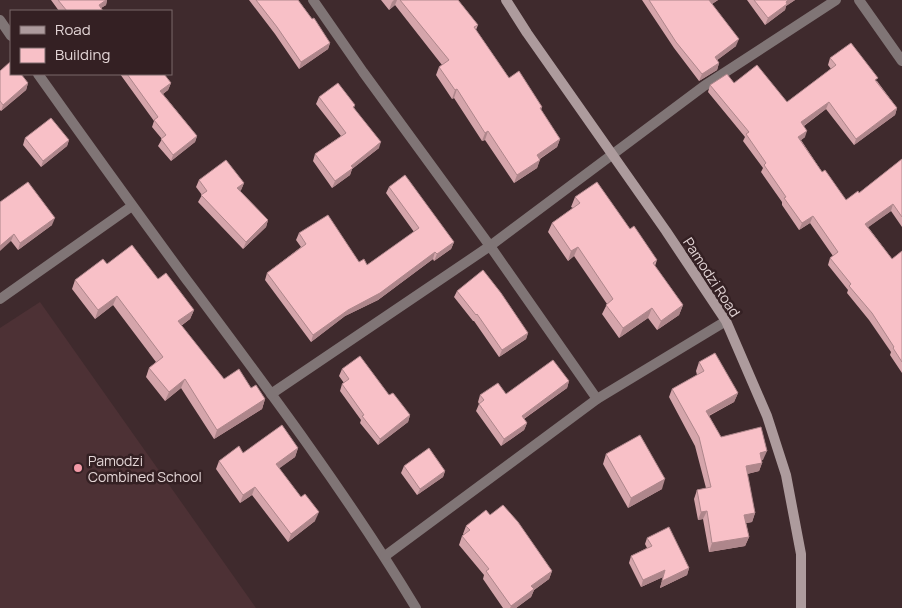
<svg xmlns="http://www.w3.org/2000/svg" width="902" height="608" viewBox="0 0 902 608" font-family="Manrope,sans-serif">
  <style>
    .built { fill: #4d3135 }
    .lines { fill: none; stroke-linecap: round; stroke-linejoin: round }
    .street { stroke: #807576; stroke-width: 10 }
    .secondary { stroke: #ad9b9d; stroke-width: 10 }
    .wall { fill: #d5a5ab }
    .shaded-wall { fill: #ae868b }
    .building { fill: #f8c0c7; stroke: #ae868b }
    .poi-dot { fill: #f39aa7; stroke: #342023; stroke-width: 2 }
    .labels { text-anchor: middle; dominant-baseline: central; stroke-width: 5; stroke-linejoin: round; paint-order: stroke }
    .street-label { font-size: 14px; fill: #e3d5d6; stroke: #342023 }
    .poi-label { font-size: 14px; fill: #e3d5d6; stroke: #342023; text-anchor: start }
  </style>
  <rect width="100%" height="100%" fill="#3f2a2d"/>
  <polygon class="built" points="40,302 256,608 0,608 0,328"/>
  <g class="lines">
    <g class="street">
      <polyline points="313,0 363,72 490,246 597,399"/>
      <polyline points="859,0 902,61"/>
      <polyline points="0,20 11,36"/>
      <path d="M38,74C87,143 136,211 186,279C266,386 347,494 416,608"/>
      <polyline points="0,299 132,206"/>
      <polyline points="271,394 490,246 704,86 836,0"/>
      <polyline points="385,556 597,399 726,321"/>
    </g>
    <polyline class="secondary" points="506,0 527,33 666,231 726,321 767,416 786,475 801,554 801,608"/>
  </g>
  <g class="wall">
    <polygon points="51,0 107,0 106,5 101,8 103,11 59,11"/>
    <polygon points="249,0 298,0 330,43 328,49 299,69 275,34"/>
    <polygon points="381,0 458,0 478,25 476,30 509,78 542,107 541,110 560,139 557,147 540,159 537,168 514,183 485,140 482,141 454,98 452,99 436,75 439,67 442,65 395,5 389,10"/>
    <polygon points="642,0 718,0 712,4 736,46 717,60 719,63 717,70 699,81 674,48"/>
    <polygon points="747,0 795,0 786,6 785,10 765,25"/>
    <polygon points="830,58 877,81 897,108 895,115 854,145 826,109 804,126 805,137 801,140 822,172 846,200 859,193 902,159 902,227 891,211 868,227 892,259 902,251 902,373 890,355 891,352 869,320 847,293 848,290 828,265 830,258 833,256 810,223 799,230 782,205 782,202 761,172 763,168 743,141 745,137 708,92 710,85 734,83 787,102 831,69 828,65"/>
    <polygon points="0,71 28,83 26,90 1,111 0,110"/>
    <polygon points="120,74 164,74 171,83 168,90 163,94 197,136 195,142 171,161 158,146 162,139 152,127 154,121"/>
    <polygon points="319,97 355,105 354,108 379,148 352,169 350,175 332,188 313,161 315,154 341,136 316,104"/>
    <polygon points="25,138 69,140 67,146 41,167 23,145"/>
    <polygon points="199,180 244,183 241,190 240,191 268,220 266,227 243,249 198,202 202,195 196,187"/>
    <polygon points="389,187 454,242 451,249 434,261 433,259 378,300 345,316 311,342 265,280 267,273 301,247 296,240 299,233 359,262 367,265 414,232 386,193"/>
    <polygon points="575,197 630,229 657,260 655,266 683,305 679,315 657,330 648,318 619,338 602,314 607,304 574,256 568,261 548,232 552,223 573,208 571,207"/>
    <polygon points="0,202 52,225 18,250 11,241"/>
    <polygon points="107,264 158,279 194,310 190,319 181,326 224,379 251,388 265,399 262,409 214,439 181,388 165,401 146,377 149,368 156,362 113,305 95,319 72,289 75,280"/>
    <polygon points="457,291 528,333 526,339 499,357 474,321 473,321 454,297"/>
    <polygon points="699,362 738,393 734,402 709,416 721,437 763,460 761,460 762,463 759,471 747,474 755,513 752,522 746,523 749,537 745,546 709,552 703,519 698,520 694,499 697,490 706,488 695,446 669,397 672,389 697,375 696,371"/>
    <polygon points="342,369 389,395 410,415 408,422 378,445 360,423 361,420 340,391 342,384 344,383 339,376"/>
    <polygon points="569,381 567,388 524,419 527,423 524,430 501,446 476,411 479,404 478,402 480,395 506,394"/>
    <polygon points="298,448 295,457 279,468 315,521 288,542 252,495 240,503 216,469 219,461 243,453"/>
    <polygon points="606,454 662,489 628,508 603,464"/>
    <polygon points="404,466 445,471 443,477 417,495 401,473"/>
    <polygon points="490,515 552,571 549,579 534,590 531,597 516,608 503,608 483,579 484,575 459,545 462,536 464,535 463,534 466,526"/>
    <polygon points="647,538 689,568 687,575 660,588 663,577 641,587 629,563 631,556 647,548 645,544"/>
  </g>
  <g class="shaded-wall">
    <polygon points="106,0 107,0 106,5 96,11 99,5"/>
    <polygon points="394,0 397,0 395,5 389,10 392,2"/>
    <polygon points="709,0 718,0 707,7"/>
    <polygon points="788,0 795,0 786,6 785,10 765,25 768,18"/>
    <polygon points="739,39 736,46 712,64 715,57"/>
    <polygon points="330,43 328,49 299,69 301,62"/>
    <polygon points="719,63 717,70 699,81 702,74"/>
    <polygon points="28,83 26,90 1,111 3,105"/>
    <polygon points="171,83 168,90 158,97 160,91"/>
    <polygon points="457,89 454,98 452,99 455,90"/>
    <polygon points="829,102 826,109 799,129 801,122"/>
    <polygon points="897,108 895,115 854,145 856,139"/>
    <polygon points="488,131 485,140 482,141 485,133"/>
    <polygon points="807,131 805,137 796,144 798,137"/>
    <polygon points="197,136 195,142 171,161 173,155"/>
    <polygon points="560,139 557,147 533,163 537,155"/>
    <polygon points="69,140 67,146 41,167 43,161"/>
    <polygon points="381,142 379,148 352,169 350,175 332,188 335,181 351,166"/>
    <polygon points="540,160 537,168 514,183 517,175"/>
    <polygon points="244,183 241,190 235,194 237,188"/>
    <polygon points="893,204 891,211 863,231 865,224"/>
    <polygon points="813,216 810,223 799,230 802,223"/>
    <polygon points="55,218 52,225 18,250 20,243"/>
    <polygon points="268,220 266,227 243,249 246,242"/>
    <polygon points="14,234 11,241 0,251 0,246"/>
    <polygon points="454,242 451,249 434,261 437,254"/>
    <polygon points="578,247 574,256 568,261 571,251"/>
    <polygon points="435,252 433,259 378,300 345,316 311,342 313,335 348,310"/>
    <polygon points="117,296 113,305 95,319 98,310"/>
    <polygon points="683,305 679,315 657,330 661,321"/>
    <polygon points="652,308 648,318 619,338 623,328"/>
    <polygon points="194,310 190,319 175,330 178,321"/>
    <polygon points="528,333 526,339 499,357 502,350"/>
    <polygon points="185,379 181,388 165,401 169,392"/>
    <polygon points="569,381 567,388 519,422 522,416"/>
    <polygon points="738,393 734,402 702,419 706,411"/>
    <polygon points="265,399 262,409 214,439 217,430"/>
    <polygon points="410,415 408,422 378,445 380,439"/>
    <polygon points="527,423 524,430 501,446 504,439"/>
    <polygon points="298,448 295,457 273,473 276,464"/>
    <polygon points="767,451 763,460 756,462 760,453"/>
    <polygon points="762,463 759,471 743,475 746,466"/>
    <polygon points="445,471 443,477 417,495 420,489"/>
    <polygon points="665,479 662,489 628,508 631,498"/>
    <polygon points="255,487 252,495 240,503 243,495"/>
    <polygon points="707,511 703,519 698,520 701,512"/>
    <polygon points="319,512 315,521 288,542 291,534"/>
    <polygon points="755,513 752,522 741,524 744,515"/>
    <polygon points="749,537 745,546 709,552 712,543"/>
    <polygon points="689,568 687,575 660,588 662,581"/>
    <polygon points="665,570 663,577 641,587 643,580"/>
    <polygon points="552,571 549,579 534,590 531,597 516,608 510,608 511,606 531,586"/>
  </g>
  <g class="building">
    <polygon points="58,0 106,0 99,5 103,11 67,11"/>
    <polygon points="256,0 298,0 312,19 314,18 330,43 301,62 277,27"/>
    <polygon points="400,0 458,0 478,25 474,27 509,78 519,71 542,107 540,108 560,139 537,155 540,160 517,175 488,131 485,133 457,89 455,90 439,67 449,60"/>
    <polygon points="649,0 709,0 739,39 715,57 719,63 702,74 676,42"/>
    <polygon points="754,0 788,0 786,2 787,4 768,18"/>
    <polygon points="851,43 878,78 875,80 897,108 856,139 829,102 801,122 807,131 798,137 822,172 825,170 846,200 858,191 859,193 902,159 902,217 893,204 865,224 892,259 902,251 902,362 893,348 894,347 872,313 849,286 851,284 830,258 838,252 813,216 802,223 784,198 786,197 764,165 766,163 746,134 749,132 710,85 727,74 734,83 757,65 787,102 836,65 830,58"/>
    <polygon points="10,62 11,63 11,74 21,74 28,83 3,105 0,101 0,71"/>
    <polygon points="127,74 164,74 171,83 160,91 197,136 173,155 161,139 166,135 154,120 158,117"/>
    <polygon points="338,83 355,105 353,107 381,142 351,166 353,168 335,181 315,154 346,133 319,97"/>
    <polygon points="51,118 69,140 43,161 25,138"/>
    <polygon points="226,160 244,183 237,188 268,220 246,242 201,195 207,191 199,180"/>
    <polygon points="405,175 454,242 437,254 435,252 380,293 348,310 313,335 267,273 306,244 299,233 328,215 359,262 364,259 367,265 419,228 389,187"/>
    <polygon points="28,182 55,218 20,243 14,234 0,246 0,202"/>
    <polygon points="597,182 630,229 634,226 657,260 653,263 683,305 661,321 652,308 623,328 606,305 613,299 578,247 571,251 552,223 580,203 575,197"/>
    <polygon points="132,245 158,279 166,273 194,310 178,321 224,379 239,369 251,388 256,385 265,399 217,430 185,379 169,392 149,368 163,357 117,296 98,310 75,280 103,259 107,264"/>
    <polygon points="483,270 501,293 528,333 502,350 477,314 476,315 457,291"/>
    <polygon points="715,353 738,393 706,411 721,437 761,427 767,451 760,453 762,463 746,466 755,513 744,515 749,537 712,543 707,511 701,512 697,490 711,487 699,437 672,389 704,371 699,362"/>
    <polygon points="360,356 389,395 393,393 410,415 380,439 362,416 364,415 342,384 349,379 342,369"/>
    <polygon points="553,360 569,381 522,416 527,423 504,439 479,404 484,400 480,395 498,383 506,394"/>
    <polygon points="282,425 298,448 276,464 301,497 305,494 319,512 291,534 255,487 243,495 219,461 239,446 243,453"/>
    <polygon points="640,435 665,479 631,498 606,454"/>
    <polygon points="429,448 445,471 420,489 404,466"/>
    <polygon points="503,505 518,522 552,571 531,586 534,589 511,606 486,571 489,569 462,536 470,530 466,526 486,510 490,515"/>
    <polygon points="669,527 689,568 662,581 665,570 643,580 631,556 652,546 647,538"/>
  </g>
  <circle class="poi-dot" cx="78" cy="468" r="5"/>
  <g class="labels">
    <g class="street-label">
      <text transform="translate(712 277) rotate(57)">Pamodzi Road</text>
    </g>
    <g class="poi-label">
      <text x="88" y="460">Pamodzi<tspan x="88" dy="16">Combined School</tspan></text>
    </g>
  </g>
  <rect x="10" y="10" width="162" height="65" fill="#342023" stroke="#7a686b"/>
  <rect x="20" y="26" width="25" height="8" fill="#ad9b9d" stroke="#7a686b"/>
  <text x="55" y="35" font-size="15" fill="#e3d5d6">Road</text>
  <rect x="20" y="48" width="25" height="15" fill="#f8c0c7" stroke="#7a686b"/>
  <text x="55" y="60" font-size="15" fill="#e3d5d6">Building</text>
</svg>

• • • • • • •

**What this task involves:** Look through the entries, and return every line that the word "class" appears in.

**Response to this task:**
  <polygon class="built" points="40,302 256,608 0,608 0,328"/>
  <g class="lines">
    <g class="street">
    <polyline class="secondary" points="506,0 527,33 666,231 726,321 767,416 786,475 801,554 801,608"/>
  <g class="wall">
  <g class="shaded-wall">
  <g class="building">
  <circle class="poi-dot" cx="78" cy="468" r="5"/>
  <g class="labels">
    <g class="street-label">
    <g class="poi-label">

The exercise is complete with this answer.